### 所给文本
---*---

前面讲过如果是N类情况,Y使用独热向量存储

将数据集分块

[N,M] = size(xapp);
p = randperm(M); %Shuffle the network
ratioTraining = 0.15; 
ratioValidation = 0.05;
ratioTesting = 0.8;
xTraining = [];
yTraining = [];
for i=1:floor(ratioTraining*M)
    xTraining  = [xTraining,xapp(:,p(i))];
    yTraining = [yTraining,yapp(:,p(i))];
end;
xTraining = xTraining';
yTraining = yTraining';
ratioTraining = 0.15; 
ratioValidation = 0.05;
ratioTesting = 0.8;

我们把整个数据集分为训练数据集,验证数据集,测试数据集

每一轮调整过后,我们用验证数据集来验证这个调整是好是坏,决定是否退出。

对训练验证测试数据进行归一化处理

[U,V] = size(xTraining);
avgX = mean(xTraining);
sigma = std(xTraining);
xTraining = (xTraining - repmat(avgX,U,1))./repmat(sigma,U,1);

xValidation = [];
yValidation = [];
for i=floor(ratioTraining*M)+1:floor((ratioTraining+ratioValidation)*M)

---*---

### 所供材料
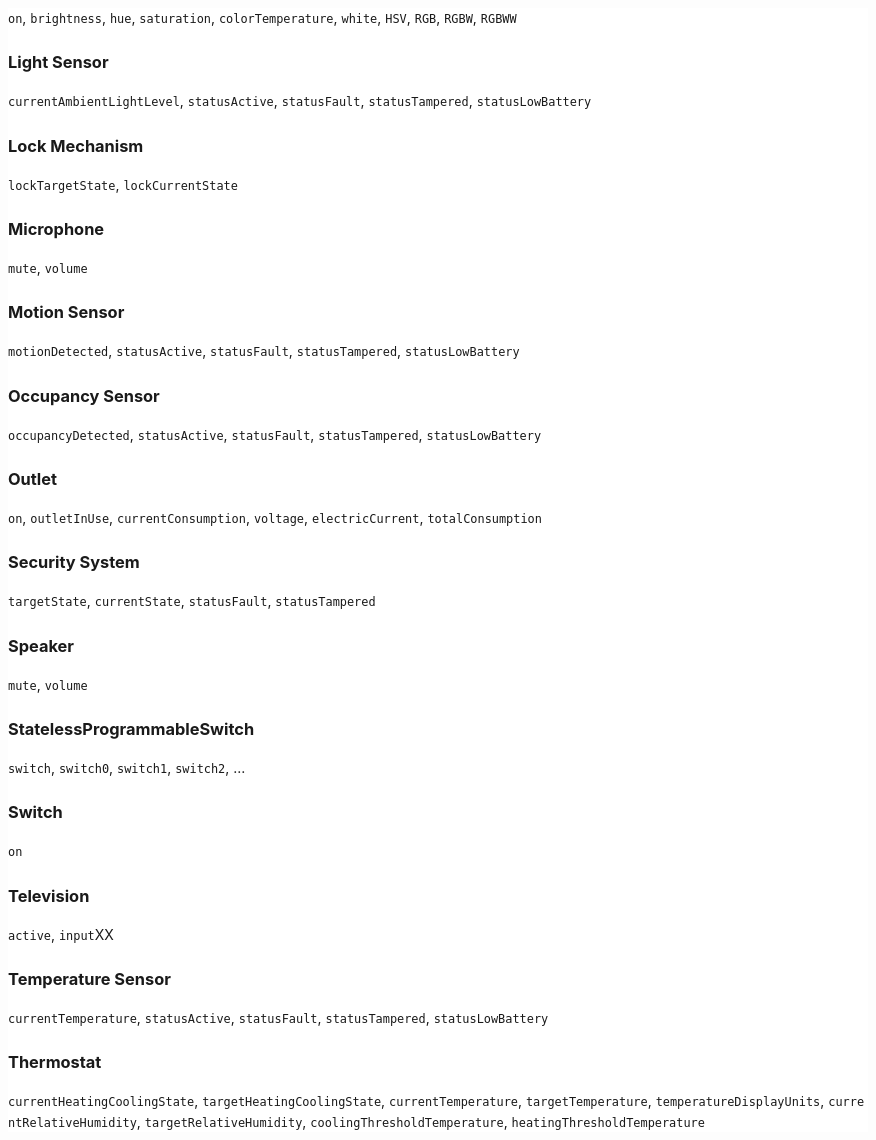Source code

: `on`, `brightness`, `hue`, `saturation`, `colorTemperature`, `white`, `HSV`, `RGB`, `RGBW`, `RGBWW`

### Light Sensor

`currentAmbientLightLevel`, `statusActive`, `statusFault`, `statusTampered`, `statusLowBattery`

### Lock Mechanism

`lockTargetState`, `lockCurrentState`

### Microphone

`mute`, `volume`

### Motion Sensor

`motionDetected`, `statusActive`, `statusFault`, `statusTampered`, `statusLowBattery`

### Occupancy Sensor

`occupancyDetected`, `statusActive`, `statusFault`, `statusTampered`, `statusLowBattery`

### Outlet

`on`, `outletInUse`, `currentConsumption`, `voltage`, `electricCurrent`, `totalConsumption`

### Security System

`targetState`, `currentState`, `statusFault`, `statusTampered`

### Speaker

`mute`, `volume`

### StatelessProgrammableSwitch

`switch`, `switch0`, `switch1`, `switch2`, ...

### Switch

`on`

### Television

`active`, `input`XX

### Temperature Sensor

`currentTemperature`, `statusActive`, `statusFault`, `statusTampered`, `statusLowBattery`

### Thermostat

`currentHeatingCoolingState`, `targetHeatingCoolingState`, `currentTemperature`, `targetTemperature`, `temperatureDisplayUnits`, `currentRelativeHumidity`, `targetRelativeHumidity`, `coolingThresholdTemperature`, `heatingThresholdTemperature`
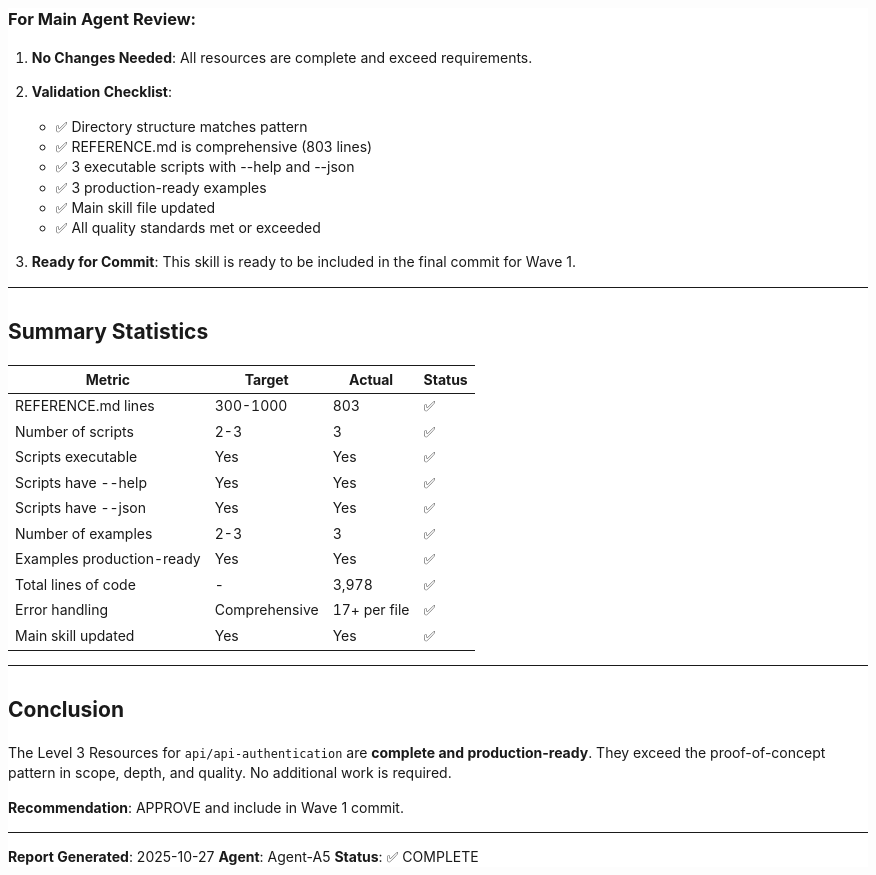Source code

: ### For Main Agent Review:

1. **No Changes Needed**: All resources are complete and exceed requirements.

2. **Validation Checklist**:
   - ✅ Directory structure matches pattern
   - ✅ REFERENCE.md is comprehensive (803 lines)
   - ✅ 3 executable scripts with --help and --json
   - ✅ 3 production-ready examples
   - ✅ Main skill file updated
   - ✅ All quality standards met or exceeded

3. **Ready for Commit**: This skill is ready to be included in the final commit for Wave 1.

---

## Summary Statistics

| Metric | Target | Actual | Status |
|--------|--------|--------|--------|
| REFERENCE.md lines | 300-1000 | 803 | ✅ |
| Number of scripts | 2-3 | 3 | ✅ |
| Scripts executable | Yes | Yes | ✅ |
| Scripts have --help | Yes | Yes | ✅ |
| Scripts have --json | Yes | Yes | ✅ |
| Number of examples | 2-3 | 3 | ✅ |
| Examples production-ready | Yes | Yes | ✅ |
| Total lines of code | - | 3,978 | ✅ |
| Error handling | Comprehensive | 17+ per file | ✅ |
| Main skill updated | Yes | Yes | ✅ |

---

## Conclusion

The Level 3 Resources for `api/api-authentication` are **complete and production-ready**. They exceed the proof-of-concept pattern in scope, depth, and quality. No additional work is required.

**Recommendation**: APPROVE and include in Wave 1 commit.

---

**Report Generated**: 2025-10-27
**Agent**: Agent-A5
**Status**: ✅ COMPLETE
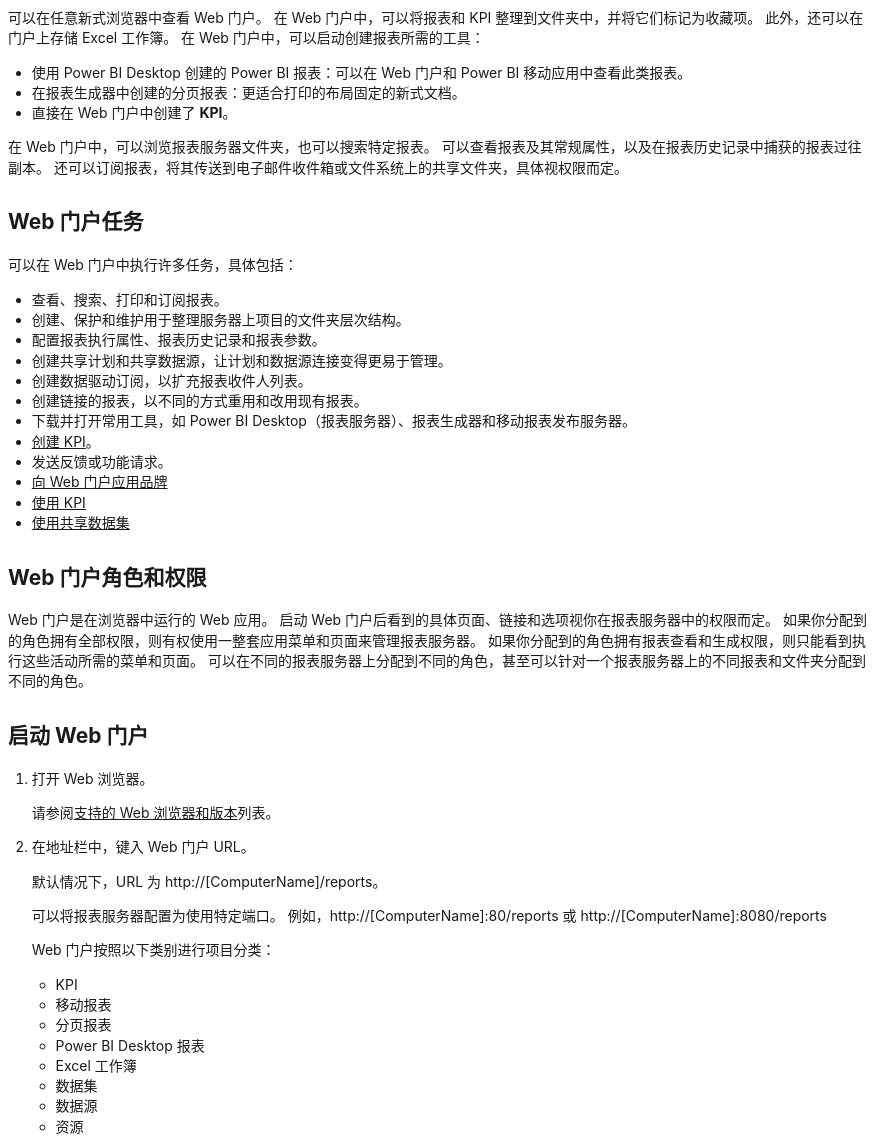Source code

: 可以在任意新式浏览器中查看 Web 门户。 在 Web 门户中，可以将报表和 KPI 整理到文件夹中，并将它们标记为收藏项。 此外，还可以在门户上存储 Excel 工作簿。 在 Web 门户中，可以启动创建报表所需的工具：

* 使用 Power BI Desktop 创建的 Power BI 报表：可以在 Web 门户和 Power BI 移动应用中查看此类报表。
* 在报表生成器中创建的分页报表：更适合打印的布局固定的新式文档。
* 直接在 Web 门户中创建了 **KPI**。

在 Web 门户中，可以浏览报表服务器文件夹，也可以搜索特定报表。 可以查看报表及其常规属性，以及在报表历史记录中捕获的报表过往副本。 还可以订阅报表，将其传送到电子邮件收件箱或文件系统上的共享文件夹，具体视权限而定。

## <a name="web-portal-tasks"></a>Web 门户任务
可以在 Web 门户中执行许多任务，具体包括：

* 查看、搜索、打印和订阅报表。
* 创建、保护和维护用于整理服务器上项目的文件夹层次结构。
* 配置报表执行属性、报表历史记录和报表参数。
* 创建共享计划和共享数据源，让计划和数据源连接变得更易于管理。
* 创建数据驱动订阅，以扩充报表收件人列表。
* 创建链接的报表，以不同的方式重用和改用现有报表。
* 下载并打开常用工具，如 Power BI Desktop（报表服务器）、报表生成器和移动报表发布服务器。
* [创建 KPI](https://docs.microsoft.com/sql/reporting-services/working-with-kpis-in-reporting-services)。
* 发送反馈或功能请求。
* [向 Web 门户应用品牌](https://docs.microsoft.com/sql/reporting-services/branding-the-web-portal)
* [使用 KPI](https://docs.microsoft.com/sql/reporting-services/working-with-kpis-in-reporting-services)
* [使用共享数据集](https://docs.microsoft.com/sql/reporting-services/work-with-shared-datasets-web-portal)

## <a name="web-portal-roles-and-permissions"></a>Web 门户角色和权限
Web 门户是在浏览器中运行的 Web 应用。 启动 Web 门户后看到的具体页面、链接和选项视你在报表服务器中的权限而定。 如果你分配到的角色拥有全部权限，则有权使用一整套应用菜单和页面来管理报表服务器。 如果你分配到的角色拥有报表查看和生成权限，则只能看到执行这些活动所需的菜单和页面。 可以在不同的报表服务器上分配到不同的角色，甚至可以针对一个报表服务器上的不同报表和文件夹分配到不同的角色。

## <a name="start-the-web-portal"></a>启动 Web 门户
1. 打开 Web 浏览器。
   
    请参阅[支持的 Web 浏览器和版本](browser-support.md)列表。
2. 在地址栏中，键入 Web 门户 URL。
   
    默认情况下，URL 为 http://[ComputerName]/reports。
   
    可以将报表服务器配置为使用特定端口。 例如，http://[ComputerName]:80/reports 或 http://[ComputerName]:8080/reports
   
    Web 门户按照以下类别进行项目分类：
   
   * KPI
   * 移动报表
   * 分页报表
   * Power BI Desktop 报表
   * Excel 工作簿
   * 数据集
   * 数据源
   * 资源
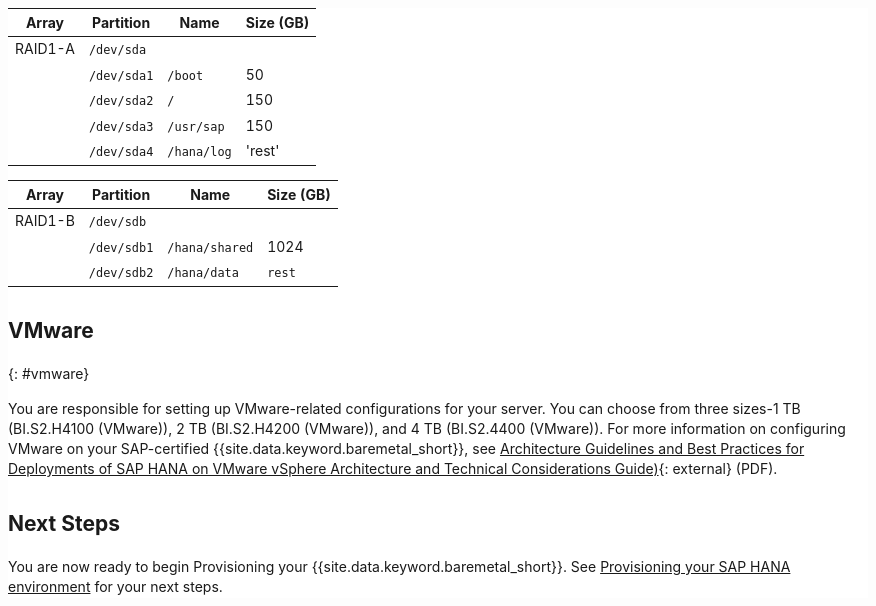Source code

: | Array | Partition | Name | Size (GB) |
| --- | --- | --- | --- |
| RAID1-A | `/dev/sda` |   |  |
|   | `/dev/sda1` | `/boot` | 50 |
|   | `/dev/sda2` | `/` | 150 |
|   | `/dev/sda3` | `/usr/sap` | 150 |
|   | `/dev/sda4` | `/hana/log` | 'rest' |

| Array | Partition | Name | Size (GB) |
| --- | --- | --- | --- |
| RAID1-B | `/dev/sdb` |   |  |
|   | `/dev/sdb1` | `/hana/shared` | 1024 |
|   | `/dev/sdb2` | `/hana/data` | `rest` |


## VMware
{: #vmware}

You are responsible for setting up VMware-related configurations for your server. You can choose from three sizes-1 TB (BI.S2.H4100 (VMware)), 2 TB (BI.S2.H4200 (VMware)), and 4 TB (BI.S2.4400 (VMware)). For more information on configuring VMware on your SAP-certified {{site.data.keyword.baremetal_short}}, see [Architecture Guidelines and Best Practices for Deployments of SAP HANA on VMware vSphere Architecture and Technical Considerations Guide)](https://www.vmware.com/content/dam/digitalmarketing/vmware/en/pdf/whitepaper/sap_hana_on_vmware_vsphere_best_practices_guide-white-paper.pdf){: external} (PDF).

## Next Steps

You are now ready to begin Provisioning your {{site.data.keyword.baremetal_short}}. See [Provisioning your SAP HANA environment](/docs/sap-hana?topic=sap-hana-provision_environment#provision_environment) for your next steps.
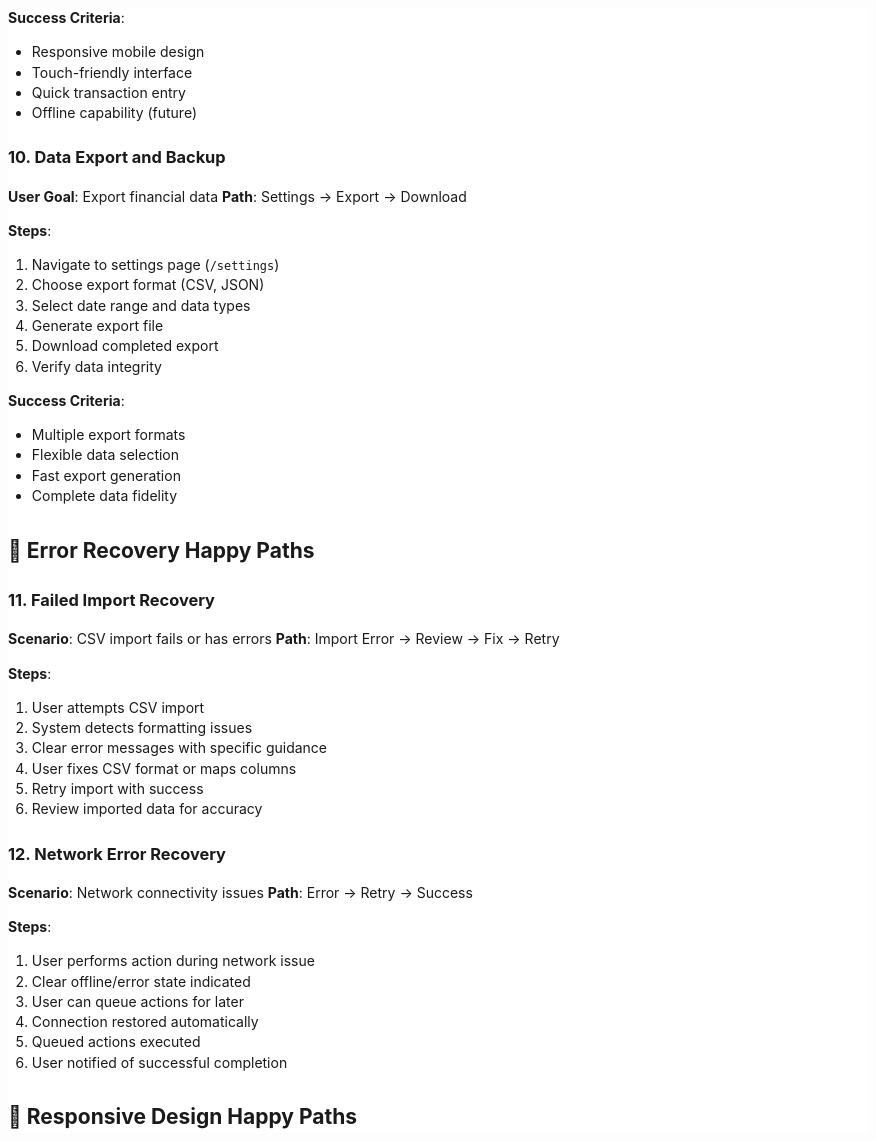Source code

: **Success Criteria**:
- Responsive mobile design
- Touch-friendly interface
- Quick transaction entry
- Offline capability (future)

### 10. Data Export and Backup
**User Goal**: Export financial data
**Path**: Settings → Export → Download

**Steps**:
1. Navigate to settings page (`/settings`)
2. Choose export format (CSV, JSON)
3. Select date range and data types
4. Generate export file
5. Download completed export
6. Verify data integrity

**Success Criteria**:
- Multiple export formats
- Flexible data selection
- Fast export generation
- Complete data fidelity

## 🚨 Error Recovery Happy Paths

### 11. Failed Import Recovery
**Scenario**: CSV import fails or has errors
**Path**: Import Error → Review → Fix → Retry

**Steps**:
1. User attempts CSV import
2. System detects formatting issues
3. Clear error messages with specific guidance
4. User fixes CSV format or maps columns
5. Retry import with success
6. Review imported data for accuracy

### 12. Network Error Recovery
**Scenario**: Network connectivity issues
**Path**: Error → Retry → Success

**Steps**:
1. User performs action during network issue
2. Clear offline/error state indicated
3. User can queue actions for later
4. Connection restored automatically
5. Queued actions executed
6. User notified of successful completion

## 📱 Responsive Design Happy Paths
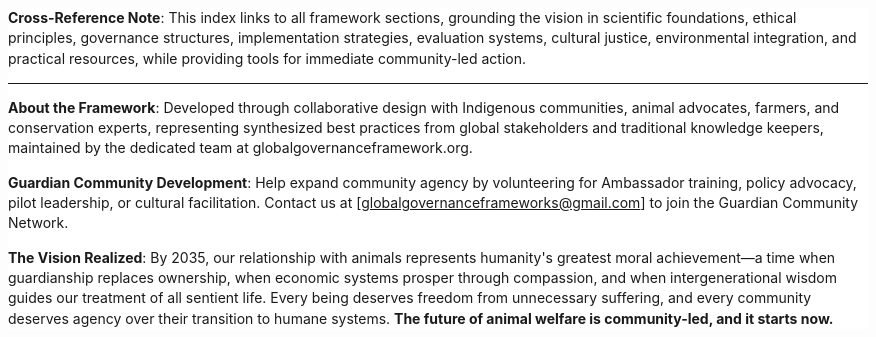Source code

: 
**Cross-Reference Note**: This index links to all framework sections, grounding the vision in scientific foundations, ethical principles, governance structures, implementation strategies, evaluation systems, cultural justice, environmental integration, and practical resources, while providing tools for immediate community-led action.

---

**About the Framework**: Developed through collaborative design with Indigenous communities, animal advocates, farmers, and conservation experts, representing synthesized best practices from global stakeholders and traditional knowledge keepers, maintained by the dedicated team at globalgovernanceframework.org.

**Guardian Community Development**: Help expand community agency by volunteering for Ambassador training, policy advocacy, pilot leadership, or cultural facilitation. Contact us at [globalgovernanceframeworks@gmail.com] to join the Guardian Community Network.

**The Vision Realized**: By 2035, our relationship with animals represents humanity's greatest moral achievement—a time when guardianship replaces ownership, when economic systems prosper through compassion, and when intergenerational wisdom guides our treatment of all sentient life. Every being deserves freedom from unnecessary suffering, and every community deserves agency over their transition to humane systems. **The future of animal welfare is community-led, and it starts now.**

---*---

### 任务说明
请原样返回所给文本中从“[N,M] = size(xapp);”到“for i=1:floor(ratioTraining*M)”之间的部分，首尾两处均包括在内。 作答时只依据所给文本。

### 任务答案
[N,M] = size(xapp);
p = randperm(M); %Shuffle the network
ratioTraining = 0.15; 
ratioValidation = 0.05;
ratioTesting = 0.8;
xTraining = [];
yTraining = [];
for i=1:floor(ratioTraining*M)